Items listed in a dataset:
^^^^
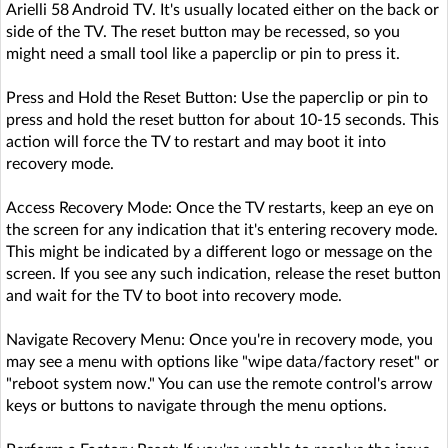
Arielli 58 Android TV. It's usually located either on the back or
side of the TV. The reset button may be recessed, so you
might need a small tool like a paperclip or pin to press it.
Press and Hold the Reset Button: Use the paperclip or pin to
press and hold the reset button for about 10-15 seconds. This
action will force the TV to restart and may boot it into
recovery mode.
Access Recovery Mode: Once the TV restarts, keep an eye on
the screen for any indication that it's entering recovery mode.
This might be indicated by a different logo or message on the
screen. If you see any such indication, release the reset button
and wait for the TV to boot into recovery mode.
Navigate Recovery Menu: Once you're in recovery mode, you
may see a menu with options like "wipe data/factory reset" or
"reboot system now." You can use the remote control's arrow
keys or buttons to navigate through the menu options.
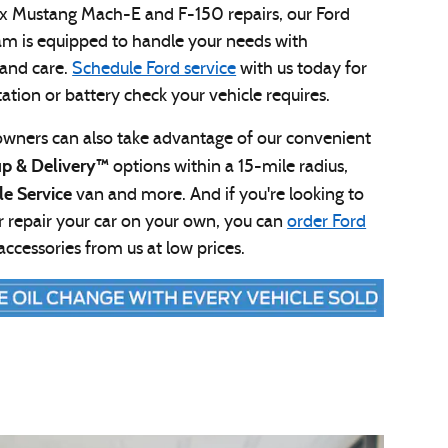
x Mustang Mach-E and F-150 repairs, our Ford
am is equipped to handle your needs with
 and care.
Schedule Ford service
with us today for
otation or battery check your vehicle requires.
owners can also take advantage of our convenient
up & Delivery™
options within a 15-mile radius,
le Service
van and more. And if you're looking to
 repair your car on your own, you can
order Ford
accessories from us at low prices.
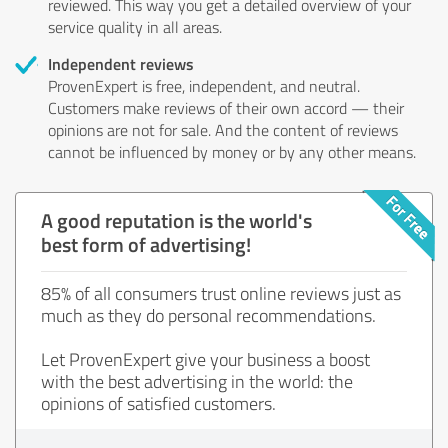
reviewed. This way you get a detailed overview of your
service quality in all areas.
Independent reviews
ProvenExpert is free, independent, and neutral.
Customers make reviews of their own accord — their
opinions are not for sale. And the content of reviews
cannot be influenced by money or by any other means.
A good reputation is the world's
best form of advertising!
85% of all consumers trust online reviews just as
much as they do personal recommendations.
Let ProvenExpert give your business a boost
with the best advertising in the world: the
opinions of satisfied customers.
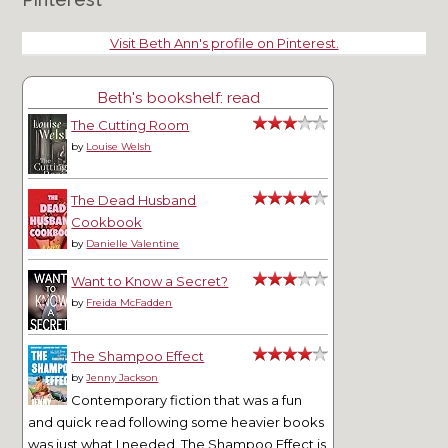
Visit Beth Ann's profile on Pinterest.
Beth's bookshelf: read
The Cutting Room
by
Louise Welsh
The Dead Husband
Cookbook
by
Danielle Valentine
Want to Know a Secret?
by
Freida McFadden
The Shampoo Effect
by
Jenny Jackson
Contemporary fiction that was a fun
and quick read following some heavier books
was just what I needed. The Shampoo Effect is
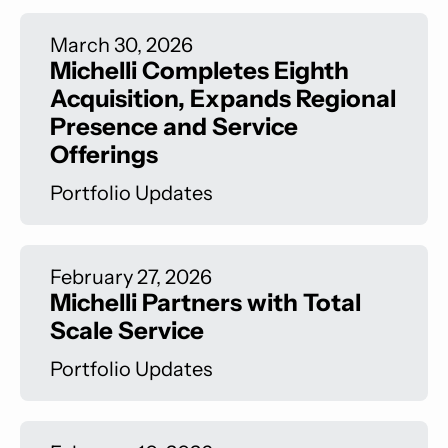
March 30, 2026
Michelli Completes Eighth
Acquisition, Expands Regional
Presence and Service
Offerings
Portfolio Updates
February 27, 2026
Michelli Partners with Total
Scale Service
Portfolio Updates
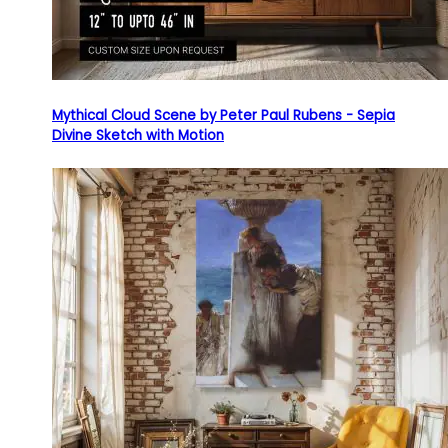
Mythical Cloud Scene by Peter Paul Rubens - Sepia
Divine Sketch with Motion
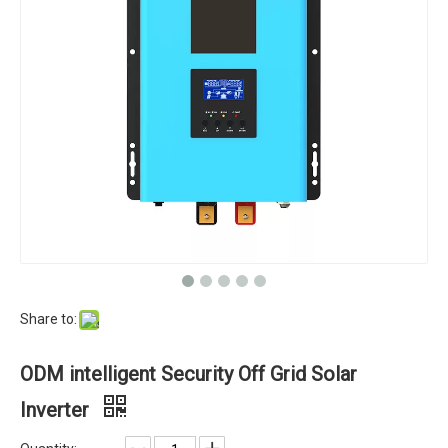
Share to:
ODM intelligent Security Off Grid Solar
Inverter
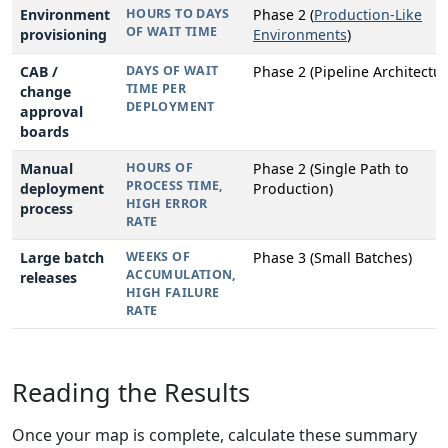
Environment
HOURS TO DAYS
Phase 2 (
Production-Like
OF WAIT TIME
provisioning
Environments
)
CAB /
DAYS OF WAIT
Phase 2 (Pipeline Architectur
TIME PER
change
DEPLOYMENT
approval
boards
Manual
HOURS OF
Phase 2 (Single Path to
PROCESS TIME,
deployment
Production)
HIGH ERROR
process
RATE
Large batch
WEEKS OF
Phase 3 (Small Batches)
ACCUMULATION,
releases
HIGH FAILURE
RATE
Reading the Results
Once your map is complete, calculate these summary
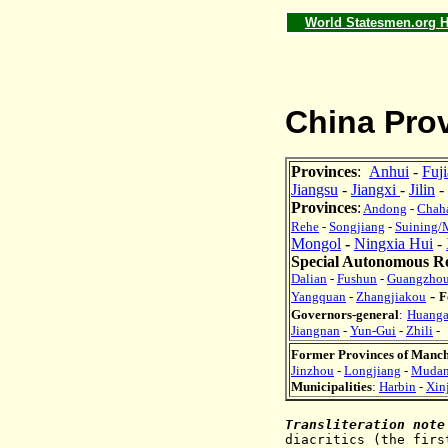
World Statesmen.org
China Prov
Provinces
:
Anhui
-
Fuj
Jiangsu
-
Jiangxi
-
Jilin
-
Provinces
:
Andong
-
Chah
Rehe
-
Songjiang
-
Suining/
Mongol
-
Ningxia Hui
-
Special Autonomous R
Dalian
-
Fushun
-
Guangzho
-
Yangquan
-
Zhangjiakou
F
Governors-general
:
Huang
Jiangnan
-
Yun-Gui
-
Zhili
-
Former Provinces of Manc
Jinzhou
-
Longjiang
-
Mudan
Municipalities
:
Harbin
-
Xin
Transliteration note
diacritics
(t
he firs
^^^^
-- Exercise brief --
In the records above, locate the lines holding the word "screen". Copy each of them.

-- Written solution --
the screen for any indication that it's entering recovery mode.
screen. If you see any such indication, release the reset button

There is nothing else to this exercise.